• _ACTIVITY 1_: Rewrite the camera calibration records below as a two-column CSV with the columns "prompt" and "annotation", one row per record. Put each record's text and its answer in a single quoted field, turn line breaks into spaces, and leave the pictures out.

• _EXCERPT_:

———

There was some discussion in the Playdate Squad Discord around how to organise the Shared folder as a whole and I thought I'd copy over my thoughts for posterity:

It makes sense for data folders to be game scoped because they aren't shared. Whereas if I'm a game reading from Shared, my first priority is probably looking for a tye of data rather than a specific game e.g. if I'm looking for shared music, I'd want to scope to a Music folder, rather than check every game dir for shared music.

I can also imagine things in Shared that aren't owned by any game, like user profile info where the player could put e.g. their birthday for use by any game which could go in a Profile folder. Or music added manually to the Music folder.

So I picture a structure like

Shared
|- Music
   |- An Album
      |- Song 1
      |- Song 2
      |- ...
   |- Game ID A
      |- Song 1
      |- Song 2
      |- ...

———

• _PROVIDED MATERIAL_:

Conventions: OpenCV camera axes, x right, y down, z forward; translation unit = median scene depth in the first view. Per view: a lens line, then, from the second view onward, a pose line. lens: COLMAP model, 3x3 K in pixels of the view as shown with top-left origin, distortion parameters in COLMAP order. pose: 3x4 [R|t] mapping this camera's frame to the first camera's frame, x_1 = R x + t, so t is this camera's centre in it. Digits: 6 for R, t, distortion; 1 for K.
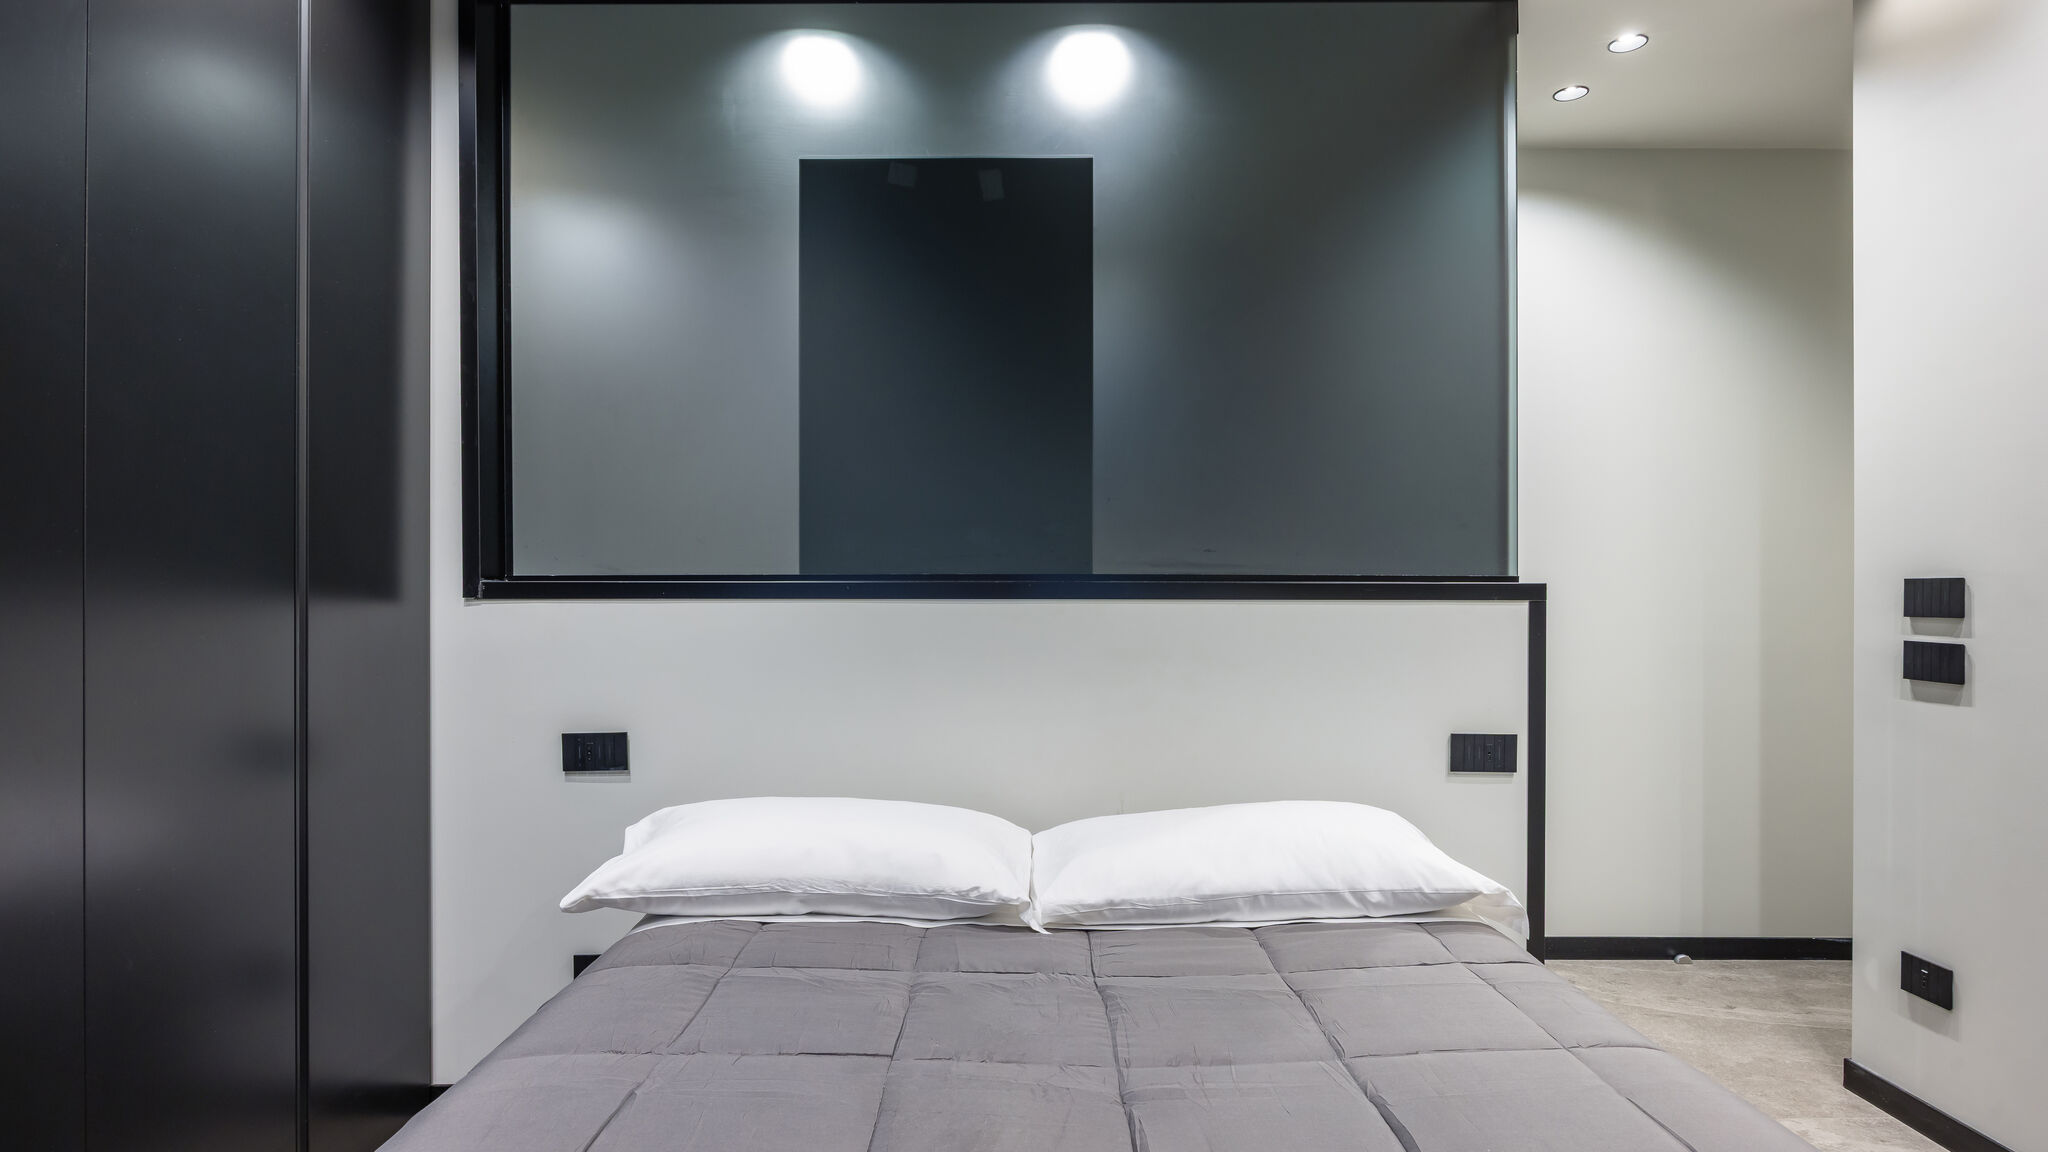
lens RADIAL K [[1079.6, 0, 1014.9], [0, 1079.6, 588.1], [0, 0, 1]] dist [-0.010688, -0.001122]
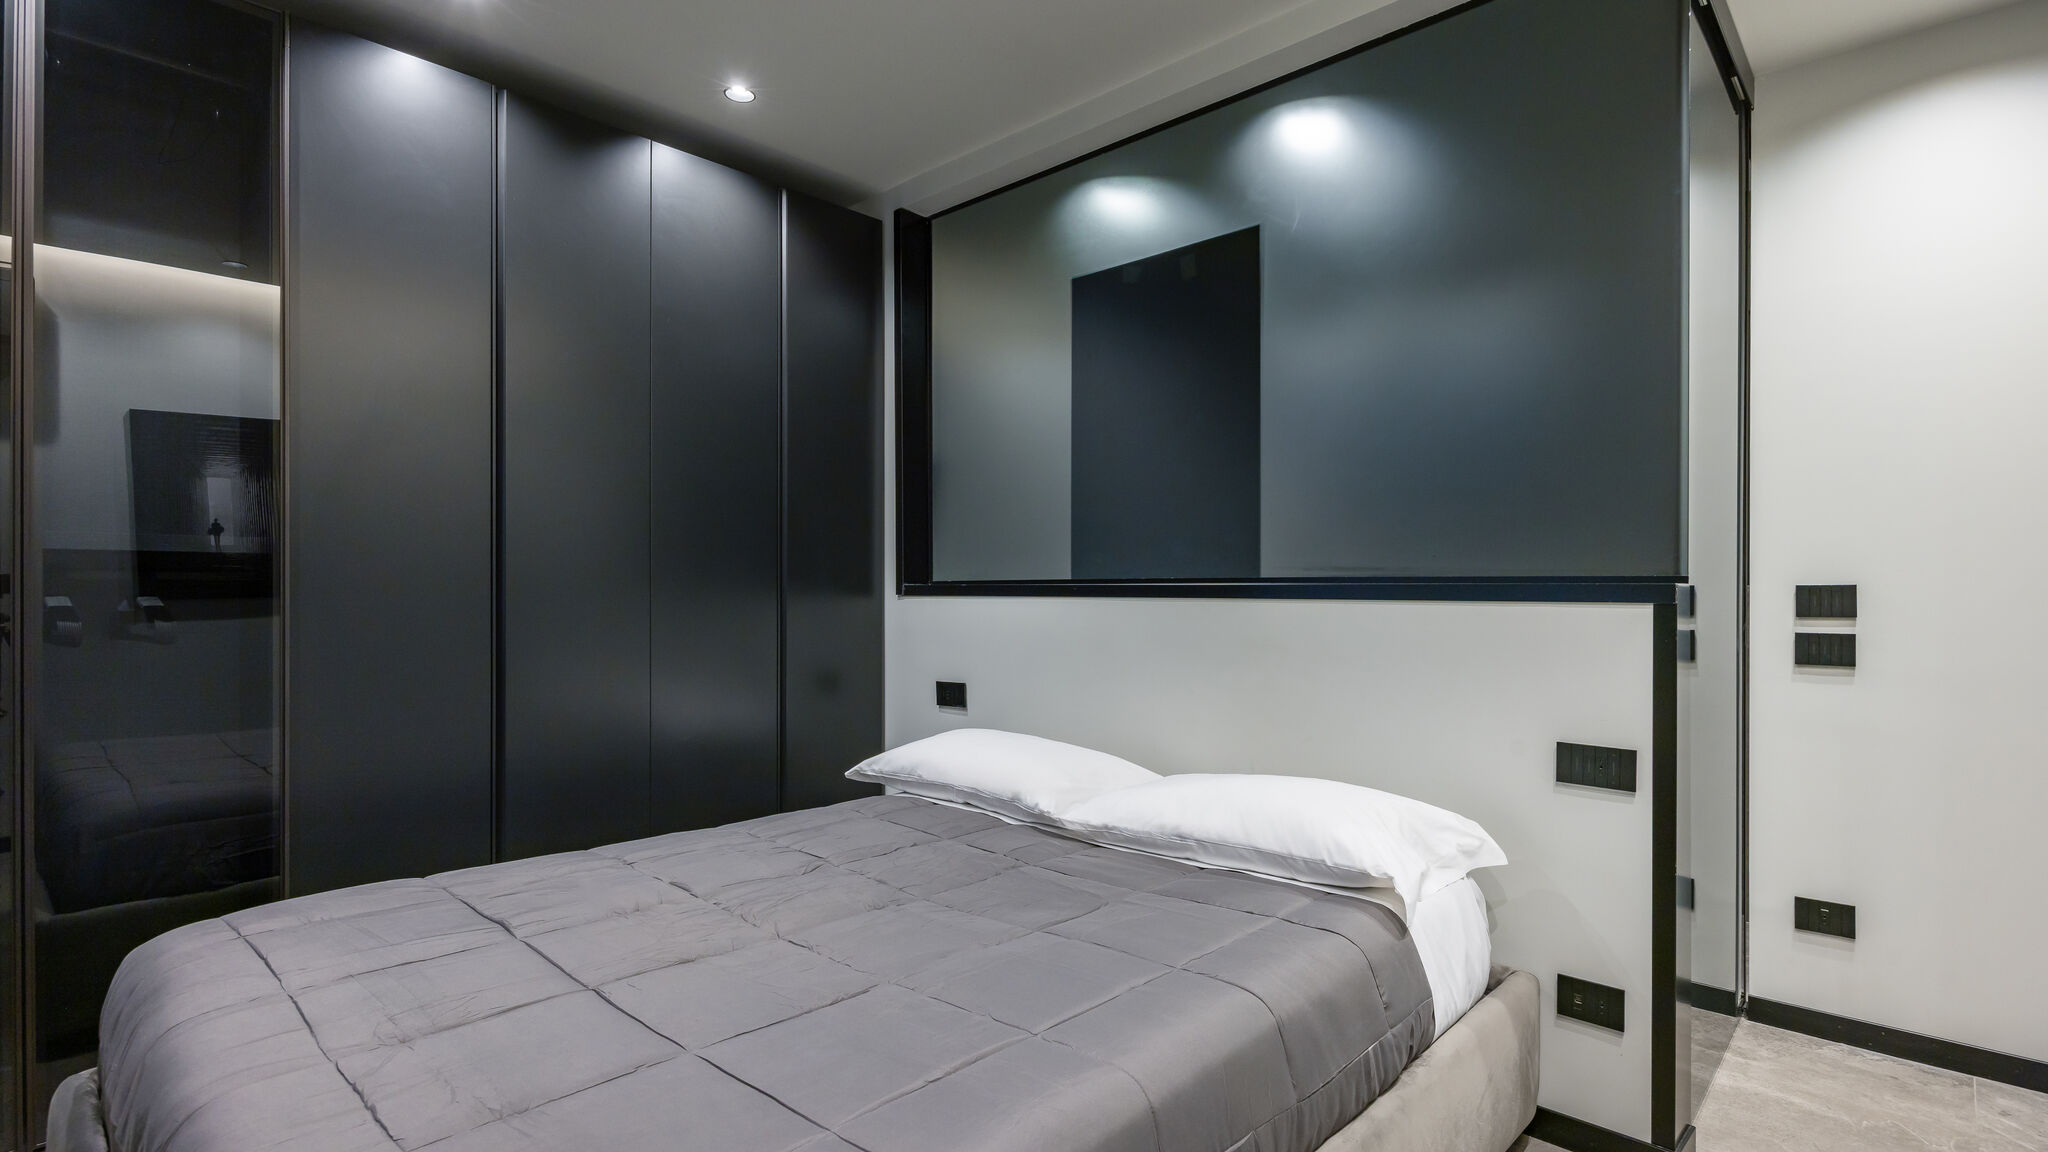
lens RADIAL K [[982.0, 0, 1032.3], [0, 982.0, 571.9], [0, 0, 1]] dist [-0.001282, -0.000012]
pose [[0.730902, -0.010656, -0.682399, 0.668805], [-0.002106, 0.999838, -0.017869, 0.000385], [0.682479, 0.014498, 0.730761, 0.040566]]
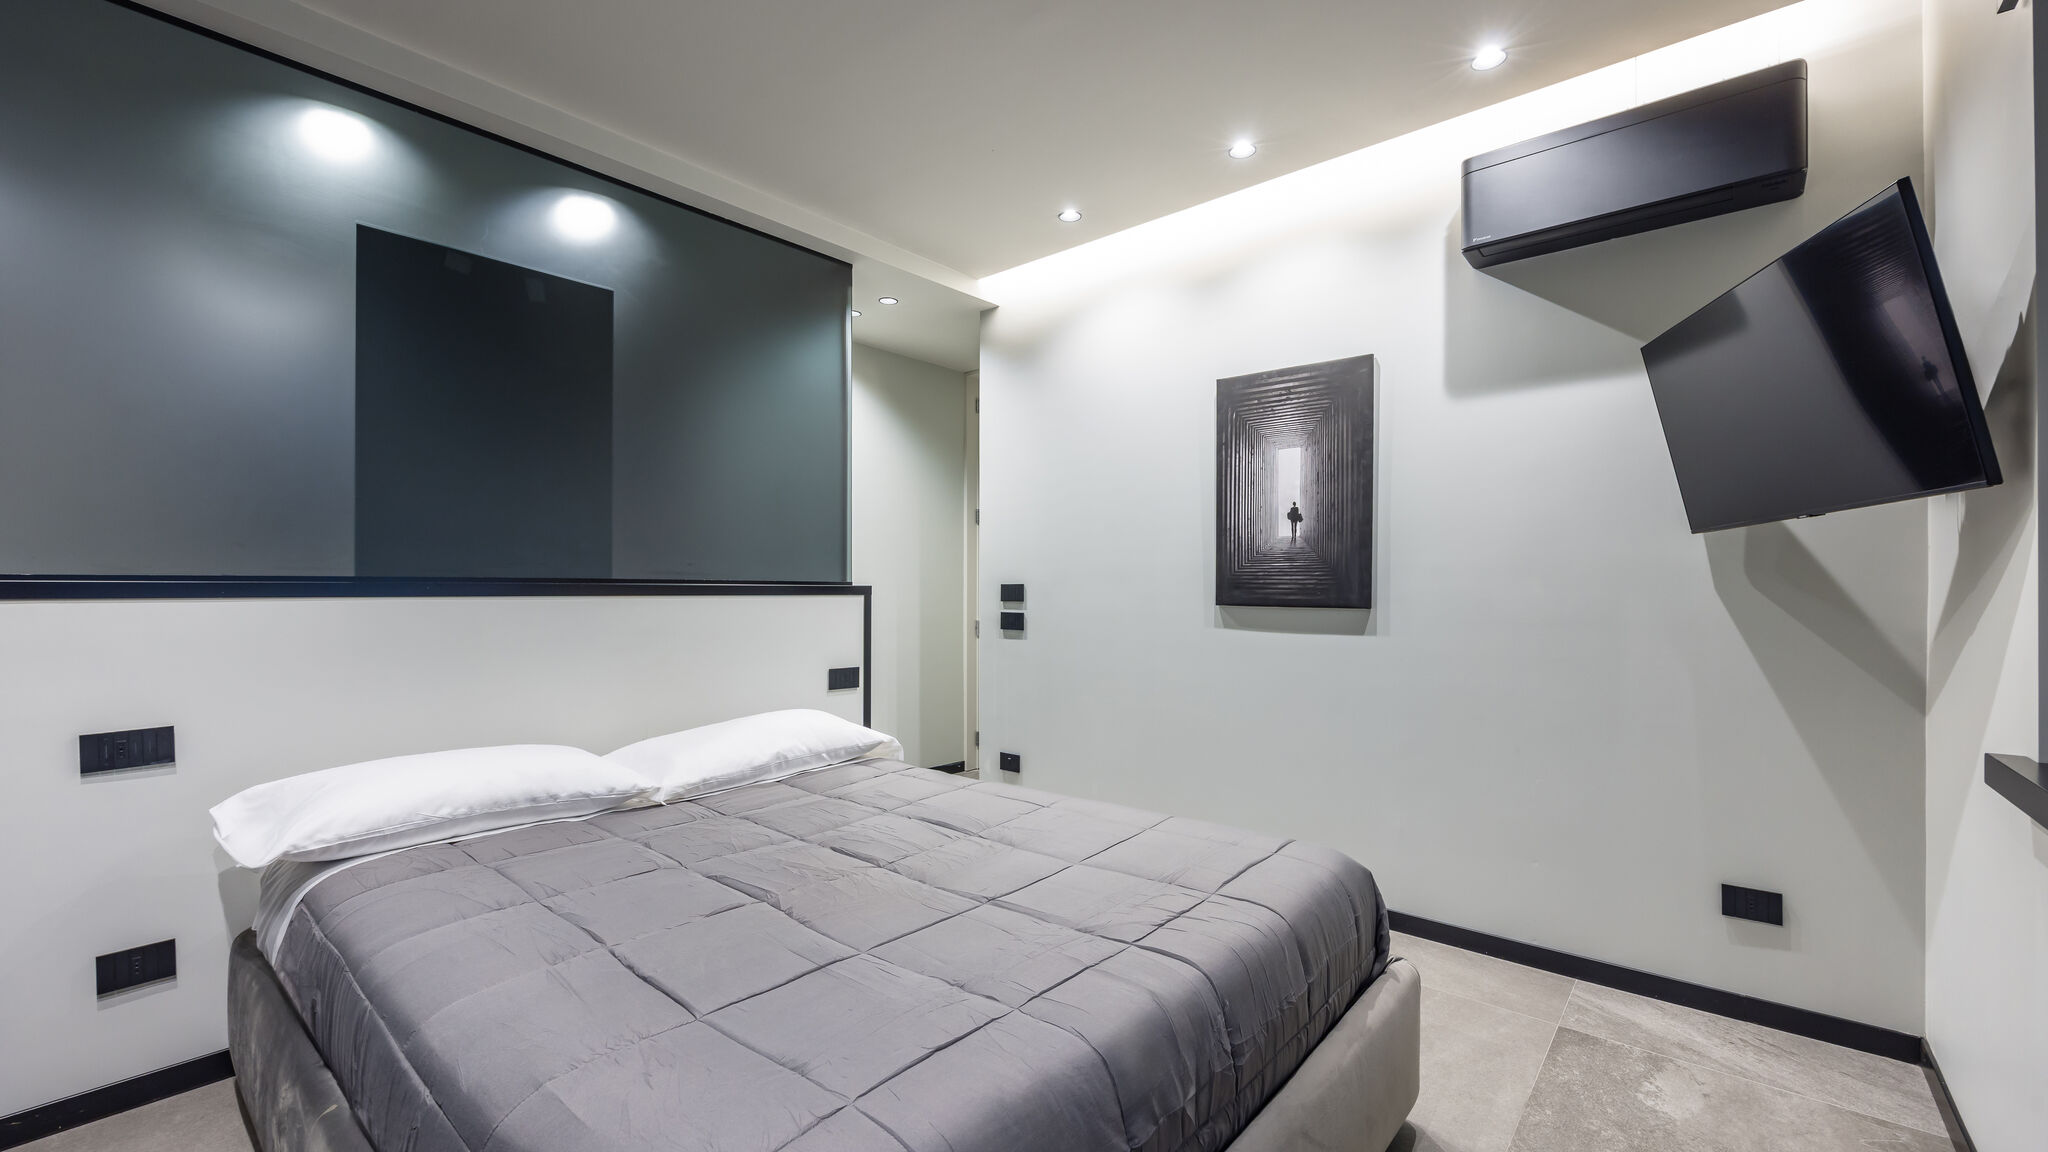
lens RADIAL K [[811.9, 0, 1026.4], [0, 811.9, 588.1], [0, 0, 1]] dist [-0.001374, -0.000192]
pose [[0.653512, 0.000362, 0.756916, -0.415145], [-0.001006, 0.999999, 0.000390, -0.001384], [-0.756916, -0.001017, 0.653512, -0.142213]]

———

• _ACTIVITY 2_: Copy everything in the Shared folder post from "I can also imagine" down to "the Music folder.".

• _EXPECTED OUTPUT 1_:
prompt,annotation
"Conventions: OpenCV camera axes, x right, y down, z forward; translation unit = median scene depth in the first view. Per view: a lens line, then, from the second view onward, a pose line. lens: COLMAP model, 3x3 K in pixels of the view as shown with top-left origin, distortion parameters in COLMAP order. pose: 3x4 [R|t] mapping this camera's frame to the first camera's frame, x_1 = R x + t, so t is this camera's centre in it. Digits: 6 for R, t, distortion; 1 for K.","lens RADIAL K [[1079.6, 0, 1014.9], [0, 1079.6, 588.1], [0, 0, 1]] dist [-0.010688, -0.001122] lens RADIAL K [[982.0, 0, 1032.3], [0, 982.0, 571.9], [0, 0, 1]] dist [-0.001282, -0.000012] pose [[0.730902, -0.010656, -0.682399, 0.668805], [-0.002106, 0.999838, -0.017869, 0.000385], [0.682479, 0.014498, 0.730761, 0.040566]] lens RADIAL K [[811.9, 0, 1026.4], [0, 811.9, 588.1], [0, 0, 1]] dist [-0.001374, -0.000192] pose [[0.653512, 0.000362, 0.756916, -0.415145], [-0.001006, 0.999999, 0.000390, -0.001384], [-0.756916, -0.001017, 0.653512, -0.142213]]"

• _EXPECTED OUTPUT 2_:
I can also imagine things in Shared that aren't owned by any game, like user profile info where the player could put e.g. their birthday for use by any game which could go in a Profile folder. Or music added manually to the Music folder.